- _AIM 1_
In the piece on movie reviewing, why does the writer say they will support the many sloppy blog reviewers? Answer in one to three sentences.

- _DOCUMENT EXCERPT_

While the puritans, journos and some industry elites are upset that anyone today can write movie reviews on the internet, I was worried about those who say that. When anyone can walk into a theatre to watch a movie, anyone can comment on it. Whether the comment withstands applauds or succumbs to criticism depends on the smartness of the reviewer. When someone could get angered on all the reviewers of the mainstream media and kick start his own reviews online, it is his way of expression. Just like how the technology enables sharing of the knowledge which was once reachable only by the haves, it also enables expression of a common audience.
With blogging becoming an enabling device for reviewers of all sorts, movie reviewers were also born. A few years later after blogging kick started, you could spot only a few gems here and there. Many of them are just re-telling of the story, sub-standard and completely clueless about the grammar of reviews. They are silly, sloppy and irritating. But these are bound to happen. I am going to support them. Call me biased. With a heap of crap coming from the mainstream media, who are regarded as the people who define standards for writings, these mushrooming blog reviewers will also get consolidated and only the fit will survive. If someone was to write a review of Kurudhippunal and has no idea about the motifs and the philosophy behind a movie, it will glaringly show-up in the review. Either it will end up as 5 paragraph review with every para directed towards a component of a movie thereby encompassing all the elements of a movie or the other way. The other way is to just take a small theme of the movie and magnify it to exorbitant proportions and finally ends up as just a piece-of-the-pie.
I believe a perfect review lies somewhere in-between these two extremes. Any one who can balance between these two will emerge with a successful review that’s laudable. If you take either of these approaches, you fall short at the end. Stop. Before you start posting that comment here asking me how I can claim a say on this issue of reviews, I am not the authority of reviews, so is everyone. None of the so-called-reviews that I have written here have followed these rules. Its just now, I am getting the see the grammar of reviews clearly. I haven’t followed these at but I believe that this is what will work.
First off, writing a review shouldn’t be just to create a controversy or to add one to the count of your reviews or to brag about the knowledge of films that one possess. Writing in-depth about a movie can become boring to the readers and in the same way shirking the other aspects that contributed to the movie. A good review, again, I believe, can only come out of watching a good/bad movie. Whoever wants to write a movie should be moved by the movie, for good or bad. For an armchair critic, everything will appear faulty or shiny. Someone who watches a movie open-minded, given the skill of expressing what he witnessed, would be the best reviewer. Hence the critic ceases to be correct after a dozen times. For him, alcohol has no effect. But for the fresh reviewer who writes reviews just for the joy of it, even a bottle of beer can be intoxicating. The idea of constantly doing the same joyous job again and again, even for a porn actor, would become mundane. Hence the blogging community taking up reviewing as their second profession is a welcoming move. Even if it is not welcomed, it will happen. But as said before, the best will remain. Others will be discarded or will not be noticed.

- _MATERIAL PROVIDED_
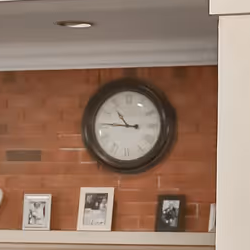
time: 10:45
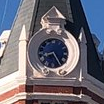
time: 8:24
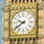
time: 9:39
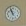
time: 10:56
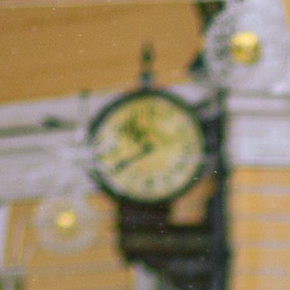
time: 10:39
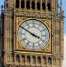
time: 3:50
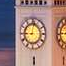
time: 9:01
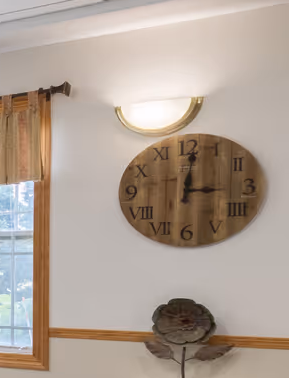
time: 3:01
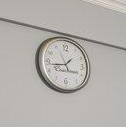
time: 1:43
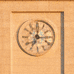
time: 7:00
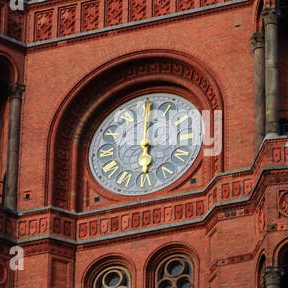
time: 5:59
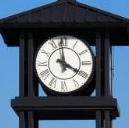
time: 3:58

- _AIM 2_
Rewrite the rows of clock and watch times, putting "reading" wherever "time" appears and changing nothing else. Omit the picture lines.

- _WORKED SOLUTION 1_
The writer says such sloppy reviews are bound to happen, and that the mainstream media, which are regarded as the people who define standards, also produce a heap of crap. In time these mushrooming blog reviewers will get consolidated, and only the fit will survive.

- _WORKED SOLUTION 2_
reading: 10:45
reading: 8:24
reading: 9:39
reading: 10:56
reading: 10:39
reading: 3:50
reading: 9:01
reading: 3:01
reading: 1:43
reading: 7:00
reading: 5:59
reading: 3:58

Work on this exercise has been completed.